### Work to be completed
Retype every line below precisely as it appears.

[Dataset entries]
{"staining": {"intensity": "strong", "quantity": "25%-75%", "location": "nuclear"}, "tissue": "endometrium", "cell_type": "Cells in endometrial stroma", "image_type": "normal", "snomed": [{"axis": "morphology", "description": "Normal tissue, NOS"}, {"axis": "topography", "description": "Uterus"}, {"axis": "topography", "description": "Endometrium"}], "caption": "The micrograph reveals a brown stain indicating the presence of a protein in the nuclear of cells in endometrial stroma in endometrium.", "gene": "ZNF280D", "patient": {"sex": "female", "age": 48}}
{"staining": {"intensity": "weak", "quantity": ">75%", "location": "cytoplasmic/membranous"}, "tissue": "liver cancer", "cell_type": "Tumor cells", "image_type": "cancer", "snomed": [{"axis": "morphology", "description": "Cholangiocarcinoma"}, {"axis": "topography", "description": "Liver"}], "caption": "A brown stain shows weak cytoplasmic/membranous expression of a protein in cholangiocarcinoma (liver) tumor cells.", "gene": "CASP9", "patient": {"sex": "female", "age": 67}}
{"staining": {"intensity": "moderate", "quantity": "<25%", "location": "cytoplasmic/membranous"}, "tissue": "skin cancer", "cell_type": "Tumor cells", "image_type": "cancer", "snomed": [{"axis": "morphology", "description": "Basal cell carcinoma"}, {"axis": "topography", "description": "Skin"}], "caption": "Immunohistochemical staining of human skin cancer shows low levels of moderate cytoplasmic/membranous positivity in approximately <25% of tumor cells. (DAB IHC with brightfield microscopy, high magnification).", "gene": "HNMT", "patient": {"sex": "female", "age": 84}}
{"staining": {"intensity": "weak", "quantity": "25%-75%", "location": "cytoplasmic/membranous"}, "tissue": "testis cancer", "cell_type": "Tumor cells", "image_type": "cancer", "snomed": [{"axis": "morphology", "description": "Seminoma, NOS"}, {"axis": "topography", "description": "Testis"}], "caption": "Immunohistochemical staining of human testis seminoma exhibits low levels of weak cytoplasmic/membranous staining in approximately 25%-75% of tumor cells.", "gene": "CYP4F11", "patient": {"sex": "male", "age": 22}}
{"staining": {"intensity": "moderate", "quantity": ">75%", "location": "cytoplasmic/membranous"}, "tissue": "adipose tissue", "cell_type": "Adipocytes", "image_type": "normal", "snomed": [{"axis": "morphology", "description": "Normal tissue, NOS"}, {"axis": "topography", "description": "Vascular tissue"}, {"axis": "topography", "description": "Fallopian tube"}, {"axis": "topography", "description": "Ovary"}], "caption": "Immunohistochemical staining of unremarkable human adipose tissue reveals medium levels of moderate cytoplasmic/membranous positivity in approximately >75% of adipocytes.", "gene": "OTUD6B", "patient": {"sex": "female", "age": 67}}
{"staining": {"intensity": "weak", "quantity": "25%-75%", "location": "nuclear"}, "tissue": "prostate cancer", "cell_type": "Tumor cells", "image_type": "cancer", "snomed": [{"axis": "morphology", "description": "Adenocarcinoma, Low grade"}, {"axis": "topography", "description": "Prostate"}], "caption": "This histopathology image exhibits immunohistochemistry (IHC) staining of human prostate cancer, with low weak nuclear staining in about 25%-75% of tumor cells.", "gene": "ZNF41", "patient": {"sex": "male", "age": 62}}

### Result for this task
{"staining": {"intensity": "strong", "quantity": "25%-75%", "location": "nuclear"}, "tissue": "endometrium", "cell_type": "Cells in endometrial stroma", "image_type": "normal", "snomed": [{"axis": "morphology", "description": "Normal tissue, NOS"}, {"axis": "topography", "description": "Uterus"}, {"axis": "topography", "description": "Endometrium"}], "caption": "The micrograph reveals a brown stain indicating the presence of a protein in the nuclear of cells in endometrial stroma in endometrium.", "gene": "ZNF280D", "patient": {"sex": "female", "age": 48}}
{"staining": {"intensity": "weak", "quantity": ">75%", "location": "cytoplasmic/membranous"}, "tissue": "liver cancer", "cell_type": "Tumor cells", "image_type": "cancer", "snomed": [{"axis": "morphology", "description": "Cholangiocarcinoma"}, {"axis": "topography", "description": "Liver"}], "caption": "A brown stain shows weak cytoplasmic/membranous expression of a protein in cholangiocarcinoma (liver) tumor cells.", "gene": "CASP9", "patient": {"sex": "female", "age": 67}}
{"staining": {"intensity": "moderate", "quantity": "<25%", "location": "cytoplasmic/membranous"}, "tissue": "skin cancer", "cell_type": "Tumor cells", "image_type": "cancer", "snomed": [{"axis": "morphology", "description": "Basal cell carcinoma"}, {"axis": "topography", "description": "Skin"}], "caption": "Immunohistochemical staining of human skin cancer shows low levels of moderate cytoplasmic/membranous positivity in approximately <25% of tumor cells. (DAB IHC with brightfield microscopy, high magnification).", "gene": "HNMT", "patient": {"sex": "female", "age": 84}}
{"staining": {"intensity": "weak", "quantity": "25%-75%", "location": "cytoplasmic/membranous"}, "tissue": "testis cancer", "cell_type": "Tumor cells", "image_type": "cancer", "snomed": [{"axis": "morphology", "description": "Seminoma, NOS"}, {"axis": "topography", "description": "Testis"}], "caption": "Immunohistochemical staining of human testis seminoma exhibits low levels of weak cytoplasmic/membranous staining in approximately 25%-75% of tumor cells.", "gene": "CYP4F11", "patient": {"sex": "male", "age": 22}}
{"staining": {"intensity": "moderate", "quantity": ">75%", "location": "cytoplasmic/membranous"}, "tissue": "adipose tissue", "cell_type": "Adipocytes", "image_type": "normal", "snomed": [{"axis": "morphology", "description": "Normal tissue, NOS"}, {"axis": "topography", "description": "Vascular tissue"}, {"axis": "topography", "description": "Fallopian tube"}, {"axis": "topography", "description": "Ovary"}], "caption": "Immunohistochemical staining of unremarkable human adipose tissue reveals medium levels of moderate cytoplasmic/membranous positivity in approximately >75% of adipocytes.", "gene": "OTUD6B", "patient": {"sex": "female", "age": 67}}
{"staining": {"intensity": "weak", "quantity": "25%-75%", "location": "nuclear"}, "tissue": "prostate cancer", "cell_type": "Tumor cells", "image_type": "cancer", "snomed": [{"axis": "morphology", "description": "Adenocarcinoma, Low grade"}, {"axis": "topography", "description": "Prostate"}], "caption": "This histopathology image exhibits immunohistochemistry (IHC) staining of human prostate cancer, with low weak nuclear staining in about 25%-75% of tumor cells.", "gene": "ZNF41", "patient": {"sex": "male", "age": 62}}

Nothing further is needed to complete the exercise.